What is the benefit of caching images in a cdn for Signal?
Assuming local client-side caching, the total number of requests for that resource should be very small, probably one in the vast majority of cases.
On an unrelated note, it seems like CloudFront could very easily fix this by not returning the cf-ray header, or at least having an option for the customer to remove it. Although, it might still be possible to get that information based on timing information...
> it seems like CloudFront could very easily fix this by not returning the cf-ray header
Then you just look at the response time. If the resource needs to be fetched from another continent, this is probably reliably measurable
Same for websites trying to hide which users exist: do a login request for an existing username and it'll do the password hashing (usually adds at least 50 ms to the response time), whereas for an invalid username it early exits. The fix is to always run the same code, so always do the hashing, which very few sites do. (Or not care about revealing this and telling people straight out that their username is unknown, if that fits with your threat model.) So to get back to Cloudflare's case: it won't help unless they delay responses, which is the opposite of what they're supposed to do
I dont' believe the Signal app/network is choosing to cacheimages in a CDN?
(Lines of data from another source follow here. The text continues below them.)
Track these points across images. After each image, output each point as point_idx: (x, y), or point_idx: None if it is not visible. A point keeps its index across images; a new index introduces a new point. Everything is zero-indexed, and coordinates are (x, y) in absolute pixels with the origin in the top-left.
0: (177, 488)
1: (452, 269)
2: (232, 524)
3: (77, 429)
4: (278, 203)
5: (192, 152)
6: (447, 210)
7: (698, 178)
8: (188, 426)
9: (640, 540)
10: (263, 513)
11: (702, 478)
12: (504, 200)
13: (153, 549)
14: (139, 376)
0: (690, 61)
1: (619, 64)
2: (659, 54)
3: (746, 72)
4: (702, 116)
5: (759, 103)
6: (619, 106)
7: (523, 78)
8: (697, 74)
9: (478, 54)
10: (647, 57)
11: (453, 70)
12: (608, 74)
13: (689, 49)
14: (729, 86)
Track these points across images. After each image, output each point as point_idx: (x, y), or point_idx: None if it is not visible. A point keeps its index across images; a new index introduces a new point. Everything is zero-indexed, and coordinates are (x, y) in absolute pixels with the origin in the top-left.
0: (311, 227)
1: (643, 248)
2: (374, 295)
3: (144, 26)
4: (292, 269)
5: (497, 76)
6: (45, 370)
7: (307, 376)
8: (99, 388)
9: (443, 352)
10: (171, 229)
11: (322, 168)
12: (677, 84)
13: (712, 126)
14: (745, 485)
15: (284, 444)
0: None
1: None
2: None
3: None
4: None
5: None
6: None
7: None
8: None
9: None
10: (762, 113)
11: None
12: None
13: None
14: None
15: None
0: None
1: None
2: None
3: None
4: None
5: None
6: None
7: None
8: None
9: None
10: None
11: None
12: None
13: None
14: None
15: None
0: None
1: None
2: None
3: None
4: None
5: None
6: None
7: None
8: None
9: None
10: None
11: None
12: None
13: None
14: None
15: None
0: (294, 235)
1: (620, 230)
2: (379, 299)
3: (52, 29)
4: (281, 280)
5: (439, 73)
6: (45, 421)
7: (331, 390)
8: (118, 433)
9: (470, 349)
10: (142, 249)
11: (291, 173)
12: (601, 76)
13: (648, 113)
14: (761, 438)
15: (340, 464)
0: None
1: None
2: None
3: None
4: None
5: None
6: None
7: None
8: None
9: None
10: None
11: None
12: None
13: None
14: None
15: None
But any user can send anyone other user a message that includes a link to a CDN-cached resource. Isn't that the "attack" here? Or am I misunderstanding?
Yes, Cloudflare should allow customers to disable that header, and Signal shouldn't cache images sent to a single person, or even groups of less than a few hundred people.
> the total number of requests for that resource should be very small
"For that server" is the other number-of-requests..
So that law enforcement can ask Cloudflare for the IP logs... Signal is a joke.
It isn't caching, it's CDNing. It is just an artefact of CDNs that they act as caches for the original content, and for improved distribution response time they cache to the nearest server from the response. ('Nearest' being an approximate heuristic, it is property of the anycast route tables in the BGP routers the request passes through, it is actually a 'best route'.)